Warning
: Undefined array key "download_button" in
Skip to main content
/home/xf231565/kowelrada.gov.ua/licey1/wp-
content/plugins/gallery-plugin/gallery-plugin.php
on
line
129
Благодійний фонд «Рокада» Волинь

###

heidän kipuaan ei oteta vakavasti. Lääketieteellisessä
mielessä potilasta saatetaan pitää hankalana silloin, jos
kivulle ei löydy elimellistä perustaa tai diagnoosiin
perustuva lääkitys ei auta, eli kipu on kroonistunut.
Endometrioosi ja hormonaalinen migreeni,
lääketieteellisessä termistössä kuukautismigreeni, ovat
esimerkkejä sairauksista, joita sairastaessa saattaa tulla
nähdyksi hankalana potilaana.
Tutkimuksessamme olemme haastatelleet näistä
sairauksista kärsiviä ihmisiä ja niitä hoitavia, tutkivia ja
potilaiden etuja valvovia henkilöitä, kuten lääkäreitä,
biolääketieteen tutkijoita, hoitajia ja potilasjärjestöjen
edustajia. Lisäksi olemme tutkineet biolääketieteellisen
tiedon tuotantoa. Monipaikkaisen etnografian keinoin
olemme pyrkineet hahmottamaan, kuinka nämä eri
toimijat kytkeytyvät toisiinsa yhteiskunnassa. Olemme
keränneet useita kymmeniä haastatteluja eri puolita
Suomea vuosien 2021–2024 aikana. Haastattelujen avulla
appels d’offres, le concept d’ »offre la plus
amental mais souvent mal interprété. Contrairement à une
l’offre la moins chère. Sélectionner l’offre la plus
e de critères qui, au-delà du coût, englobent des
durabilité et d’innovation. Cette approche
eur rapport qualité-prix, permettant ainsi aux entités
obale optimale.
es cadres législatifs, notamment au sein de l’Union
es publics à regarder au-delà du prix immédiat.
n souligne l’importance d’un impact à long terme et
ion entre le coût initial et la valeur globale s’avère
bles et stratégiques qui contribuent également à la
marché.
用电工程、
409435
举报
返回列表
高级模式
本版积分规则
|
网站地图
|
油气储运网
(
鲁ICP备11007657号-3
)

###

Instructions for the task:
Looking at the entries above, count the lines that contain "offre" and answer with only the number.

Response:
2